**GOAL OF THE EXERCISE**
Write out exactly the lines below that run from the one containing "4: (311, 147, 0.67)" through the one containing "32: (285, 24, 0.72)", both included, with no other lines.

**GIVEN RECORDS**

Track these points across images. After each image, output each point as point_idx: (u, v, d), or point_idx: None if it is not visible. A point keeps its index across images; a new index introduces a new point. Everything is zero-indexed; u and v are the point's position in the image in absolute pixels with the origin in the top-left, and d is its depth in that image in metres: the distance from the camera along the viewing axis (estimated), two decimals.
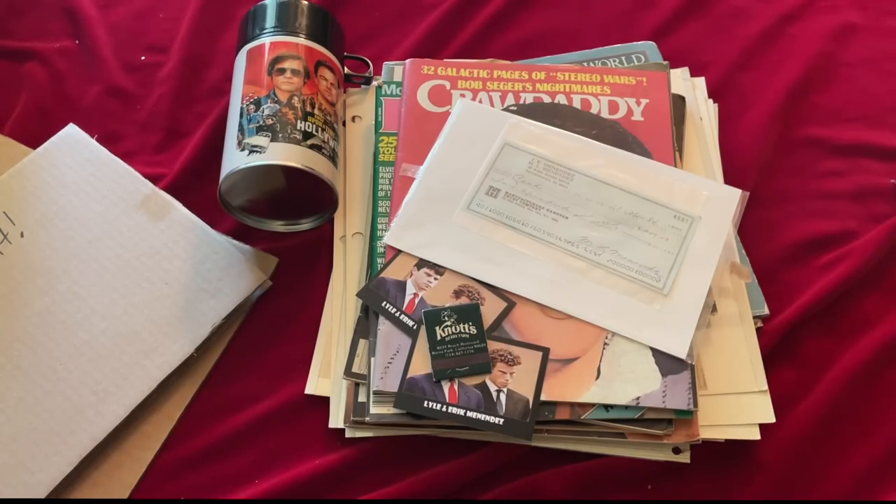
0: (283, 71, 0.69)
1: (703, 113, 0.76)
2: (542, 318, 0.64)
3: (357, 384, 0.64)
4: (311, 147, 0.67)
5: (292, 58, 0.70)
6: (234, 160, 0.66)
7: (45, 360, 0.65)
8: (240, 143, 0.67)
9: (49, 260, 0.69)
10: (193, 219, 0.71)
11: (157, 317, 0.67)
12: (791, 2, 0.85)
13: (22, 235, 0.69)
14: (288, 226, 0.72)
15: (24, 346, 0.66)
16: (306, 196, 0.70)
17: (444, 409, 0.61)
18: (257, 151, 0.66)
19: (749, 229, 0.72)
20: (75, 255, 0.69)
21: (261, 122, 0.67)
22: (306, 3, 0.74)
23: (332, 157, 0.69)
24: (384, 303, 0.65)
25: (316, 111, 0.69)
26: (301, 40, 0.71)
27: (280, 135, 0.66)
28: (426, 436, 0.63)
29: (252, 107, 0.68)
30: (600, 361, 0.62)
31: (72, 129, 0.74)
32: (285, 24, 0.72)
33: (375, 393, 0.62)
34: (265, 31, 0.72)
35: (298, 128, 0.67)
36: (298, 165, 0.66)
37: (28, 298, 0.67)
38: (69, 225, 0.70)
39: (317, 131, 0.68)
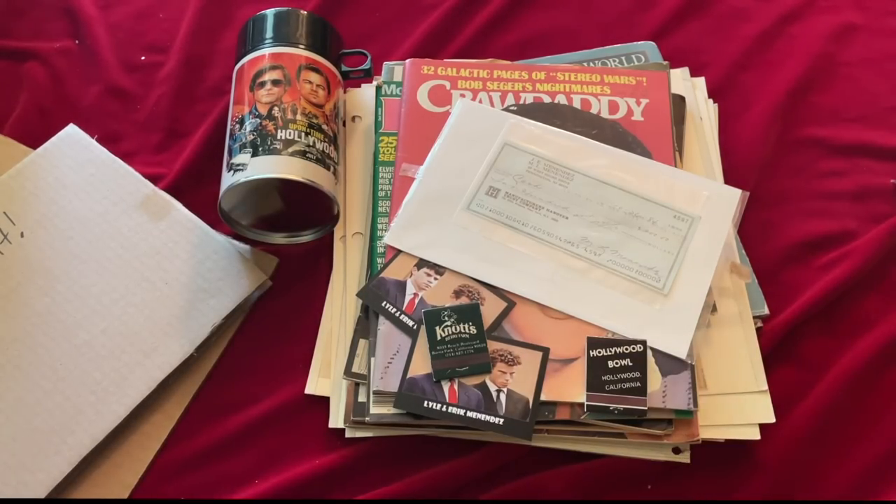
0: (263, 84, 0.69)
1: (703, 113, 0.76)
2: (542, 318, 0.64)
3: (357, 384, 0.64)
4: (294, 154, 0.66)
5: (271, 69, 0.70)
6: (223, 183, 0.67)
7: (45, 360, 0.65)
8: (228, 164, 0.67)
9: (49, 260, 0.69)
10: (193, 219, 0.71)
11: (157, 317, 0.67)
12: (791, 2, 0.85)
13: (22, 235, 0.69)
14: (290, 238, 0.72)
15: (24, 346, 0.66)
16: (306, 203, 0.69)
17: (444, 409, 0.61)
18: (240, 170, 0.65)
19: (749, 229, 0.72)
20: (75, 255, 0.69)
21: (244, 140, 0.66)
22: (274, 10, 0.73)
23: (321, 160, 0.67)
24: (384, 303, 0.65)
25: (298, 116, 0.68)
26: (277, 49, 0.71)
27: (260, 148, 0.66)
28: (426, 436, 0.63)
29: (237, 126, 0.68)
30: None
31: (72, 130, 0.74)
32: (260, 39, 0.72)
33: (375, 393, 0.62)
34: (246, 51, 0.72)
35: (279, 137, 0.66)
36: (274, 176, 0.65)
37: (28, 298, 0.67)
38: (69, 225, 0.70)
39: (300, 137, 0.67)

**ANSWER TO THIS TASK**
4: (311, 147, 0.67)
5: (292, 58, 0.70)
6: (234, 160, 0.66)
7: (45, 360, 0.65)
8: (240, 143, 0.67)
9: (49, 260, 0.69)
10: (193, 219, 0.71)
11: (157, 317, 0.67)
12: (791, 2, 0.85)
13: (22, 235, 0.69)
14: (288, 226, 0.72)
15: (24, 346, 0.66)
16: (306, 196, 0.70)
17: (444, 409, 0.61)
18: (257, 151, 0.66)
19: (749, 229, 0.72)
20: (75, 255, 0.69)
21: (261, 122, 0.67)
22: (306, 3, 0.74)
23: (332, 157, 0.69)
24: (384, 303, 0.65)
25: (316, 111, 0.69)
26: (301, 40, 0.71)
27: (280, 135, 0.66)
28: (426, 436, 0.63)
29: (252, 107, 0.68)
30: (600, 361, 0.62)
31: (72, 129, 0.74)
32: (285, 24, 0.72)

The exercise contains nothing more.